The Government Accountability Office report released Tuesday focuses on how 23 agencies — the civilian agencies under the Chief Financial Officers Act — have progressed with a requirement that they must annually inventory their current and planned deployments of AI and disclose non-sensitive, non-classified uses publicly. That obligation stems from a Trump-era executive order (EO 13960) focused on AI.
The report found that those agencies’ inventories did not always follow requirements and sometimes contained “data gaps and inaccuracies.” Of the 20 agencies that submitted inventories to the Office of Management and Budget, just five “provided comprehensive information” for each use case, GAO found.
“Without accurate inventories, the government’s management of its use of AI will be hindered by incomplete and inaccurate data,” the report stated.
The report also outlined the extent to which CFO Act agencies are using artificial intelligence. While more than 700 use cases were publicly disclosed in a consolidated spreadsheet uploaded to the AI.gov website in October, the GAO reports that agencies publicly disclosed about 888 use cases and there are about 1,200 reported by those agencies in total.
NASA had the most uses of any agency, followed by the Department of Commerce and the Department of Energy, GAO found, which differs from the totals in the existing consolidated inventory. NASA, for example, which has 375 total public uses of AI according to GAO, has just 33 in the consolidated list online.
About half of government AI use cases are focused on science, while the rest span areas including internal management, agriculture, transportation, public services and law enforcement, the GAO said.
A major Stanford report, along with a series of subsequent investigative pieces produced by FedScoop, had previously highlighted challenges, including inaccuracies and discrepancies, within these inventories. The inventories were also discussed in a House Oversight subcommittee hearing earlier this fall.
The disclosures could become more important.
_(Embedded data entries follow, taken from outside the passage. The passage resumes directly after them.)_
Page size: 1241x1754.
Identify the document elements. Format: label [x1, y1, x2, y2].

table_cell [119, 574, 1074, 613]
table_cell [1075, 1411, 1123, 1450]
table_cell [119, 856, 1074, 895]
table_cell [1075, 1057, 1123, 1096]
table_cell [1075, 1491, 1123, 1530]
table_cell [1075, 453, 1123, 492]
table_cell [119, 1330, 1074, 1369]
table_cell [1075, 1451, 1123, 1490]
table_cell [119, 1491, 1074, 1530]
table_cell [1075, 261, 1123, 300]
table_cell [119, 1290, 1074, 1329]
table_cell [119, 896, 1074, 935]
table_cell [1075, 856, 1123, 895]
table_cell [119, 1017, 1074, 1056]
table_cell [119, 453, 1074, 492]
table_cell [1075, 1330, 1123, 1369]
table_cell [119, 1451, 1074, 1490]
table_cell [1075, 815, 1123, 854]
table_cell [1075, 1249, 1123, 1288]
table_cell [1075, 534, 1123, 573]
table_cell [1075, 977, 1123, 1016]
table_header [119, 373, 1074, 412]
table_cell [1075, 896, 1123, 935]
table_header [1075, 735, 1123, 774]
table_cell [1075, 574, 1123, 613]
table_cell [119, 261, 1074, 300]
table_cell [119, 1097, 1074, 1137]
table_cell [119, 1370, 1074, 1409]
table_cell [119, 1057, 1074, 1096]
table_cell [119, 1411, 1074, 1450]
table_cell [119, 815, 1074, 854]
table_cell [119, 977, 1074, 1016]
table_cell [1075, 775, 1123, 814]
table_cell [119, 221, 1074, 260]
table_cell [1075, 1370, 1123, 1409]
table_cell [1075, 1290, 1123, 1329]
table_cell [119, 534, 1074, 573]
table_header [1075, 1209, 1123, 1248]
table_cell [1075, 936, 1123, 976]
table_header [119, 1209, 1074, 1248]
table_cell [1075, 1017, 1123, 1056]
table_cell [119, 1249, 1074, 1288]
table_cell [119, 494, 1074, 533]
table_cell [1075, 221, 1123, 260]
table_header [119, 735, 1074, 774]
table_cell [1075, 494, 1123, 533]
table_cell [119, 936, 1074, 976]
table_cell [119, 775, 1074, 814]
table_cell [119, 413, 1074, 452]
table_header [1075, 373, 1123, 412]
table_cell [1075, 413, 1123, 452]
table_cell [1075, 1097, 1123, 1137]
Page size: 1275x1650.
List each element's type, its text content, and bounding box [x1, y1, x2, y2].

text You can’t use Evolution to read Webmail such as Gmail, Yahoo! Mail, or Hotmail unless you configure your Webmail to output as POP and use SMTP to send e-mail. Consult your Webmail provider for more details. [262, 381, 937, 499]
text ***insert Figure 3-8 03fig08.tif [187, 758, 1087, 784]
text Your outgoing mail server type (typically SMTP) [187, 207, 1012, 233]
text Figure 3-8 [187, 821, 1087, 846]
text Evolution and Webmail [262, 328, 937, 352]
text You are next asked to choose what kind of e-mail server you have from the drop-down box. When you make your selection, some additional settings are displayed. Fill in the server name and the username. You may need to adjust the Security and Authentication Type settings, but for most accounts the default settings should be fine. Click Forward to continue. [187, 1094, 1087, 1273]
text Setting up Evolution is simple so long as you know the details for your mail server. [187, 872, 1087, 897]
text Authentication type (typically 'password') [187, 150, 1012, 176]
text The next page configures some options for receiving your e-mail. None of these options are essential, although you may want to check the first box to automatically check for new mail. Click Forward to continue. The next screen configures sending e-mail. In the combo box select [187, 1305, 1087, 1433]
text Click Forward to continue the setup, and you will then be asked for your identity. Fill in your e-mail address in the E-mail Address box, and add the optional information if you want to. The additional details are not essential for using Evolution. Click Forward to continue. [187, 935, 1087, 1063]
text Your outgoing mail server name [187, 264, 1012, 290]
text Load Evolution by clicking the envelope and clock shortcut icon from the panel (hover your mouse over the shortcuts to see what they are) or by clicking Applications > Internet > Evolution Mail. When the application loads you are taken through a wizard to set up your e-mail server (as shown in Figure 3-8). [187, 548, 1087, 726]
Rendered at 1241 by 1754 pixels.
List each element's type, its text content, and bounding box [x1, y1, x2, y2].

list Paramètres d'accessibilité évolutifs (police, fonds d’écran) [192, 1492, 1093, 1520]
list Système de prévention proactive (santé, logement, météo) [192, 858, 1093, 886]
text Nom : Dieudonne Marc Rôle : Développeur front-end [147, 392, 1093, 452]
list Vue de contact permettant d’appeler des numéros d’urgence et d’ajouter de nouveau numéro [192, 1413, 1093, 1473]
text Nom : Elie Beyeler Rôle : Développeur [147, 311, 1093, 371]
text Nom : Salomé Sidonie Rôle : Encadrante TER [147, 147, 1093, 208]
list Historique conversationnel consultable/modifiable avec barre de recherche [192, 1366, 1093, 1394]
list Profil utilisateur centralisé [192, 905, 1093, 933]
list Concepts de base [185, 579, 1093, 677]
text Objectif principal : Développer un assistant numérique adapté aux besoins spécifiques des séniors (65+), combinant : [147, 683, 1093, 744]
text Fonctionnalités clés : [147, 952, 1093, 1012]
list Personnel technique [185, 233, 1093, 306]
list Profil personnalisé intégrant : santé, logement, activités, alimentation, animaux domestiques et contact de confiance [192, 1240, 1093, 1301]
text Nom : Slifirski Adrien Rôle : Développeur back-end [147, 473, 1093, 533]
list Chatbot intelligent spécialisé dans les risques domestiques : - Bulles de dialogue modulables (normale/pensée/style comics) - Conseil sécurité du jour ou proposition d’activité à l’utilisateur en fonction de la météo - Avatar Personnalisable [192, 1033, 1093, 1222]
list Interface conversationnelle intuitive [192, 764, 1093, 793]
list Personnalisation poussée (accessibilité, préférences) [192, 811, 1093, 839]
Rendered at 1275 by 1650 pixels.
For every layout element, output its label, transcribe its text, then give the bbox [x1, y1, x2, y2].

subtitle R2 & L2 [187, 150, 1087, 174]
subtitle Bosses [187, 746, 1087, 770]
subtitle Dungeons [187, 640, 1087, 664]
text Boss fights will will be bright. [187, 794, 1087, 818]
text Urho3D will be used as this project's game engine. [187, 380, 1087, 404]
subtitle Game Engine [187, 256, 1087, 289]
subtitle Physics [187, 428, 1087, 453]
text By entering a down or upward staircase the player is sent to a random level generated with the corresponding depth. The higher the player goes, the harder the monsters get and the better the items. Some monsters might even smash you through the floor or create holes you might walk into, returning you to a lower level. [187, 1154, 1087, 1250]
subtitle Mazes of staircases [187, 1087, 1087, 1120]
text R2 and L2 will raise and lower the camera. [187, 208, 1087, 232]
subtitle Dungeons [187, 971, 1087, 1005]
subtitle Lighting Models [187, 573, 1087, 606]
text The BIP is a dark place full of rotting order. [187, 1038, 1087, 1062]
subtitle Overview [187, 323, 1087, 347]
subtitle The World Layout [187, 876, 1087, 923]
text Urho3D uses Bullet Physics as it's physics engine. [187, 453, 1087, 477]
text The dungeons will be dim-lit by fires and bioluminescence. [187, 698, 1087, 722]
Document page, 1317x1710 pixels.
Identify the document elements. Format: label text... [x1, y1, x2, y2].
In a November interview with FedScoop following President Joe Biden’s recent AI executive order, Conrad Stosz, director of AI in the White House Office of the Federal Chief Information Officer, said the disclosures are expected to be more central to government and public insight into AI uses going forward.
In addition to not following requirements, the GAO also found that several inventories included duplicative use cases, and two included references to technology that were not, in fact, AI. Nine agencies also included references to AI used within research and development, which were supposed to be excluded.
Reasons for the issues, agencies told the watchdog, included staff errors and different interpretations of the CIO Council’s guidance for the inventories.
Department of Veterans Affairs officials, for example, told GAO that they used different responses for life cycle stage than the ones in the template provided by the CIO Council “because the selections did not accurately reflect the life cycle stage for their AI use cases and there was no option for ‘other,’” according to the report.
FedScoop similarly reported that DOE said it was able to produce a more accurate and larger use case inventory in the second year of reporting, following “enhanced” guidance.
The GAO report also found that agencies have taken only initial steps to implement existing AI requirements in executive orders and statutes. OMB and the Office of Personnel Management, for example, didn’t “fully implement” requirements for AI acquisition and workforce assessments, respectively.
Ultimately, the GAO made 35 recommendations to 19 agencies. That included recommendations that 15 agencies update their inventory to include information required, and that OMB, OPM and the Office of Science and Technology Policy implement the outstanding AI requirements.
Of the 19 agencies, GAO said 10 agreed with their recommendations, three partially agreed, four didn’t agree or disagree and one ultimately didn’t agree with a recommendation.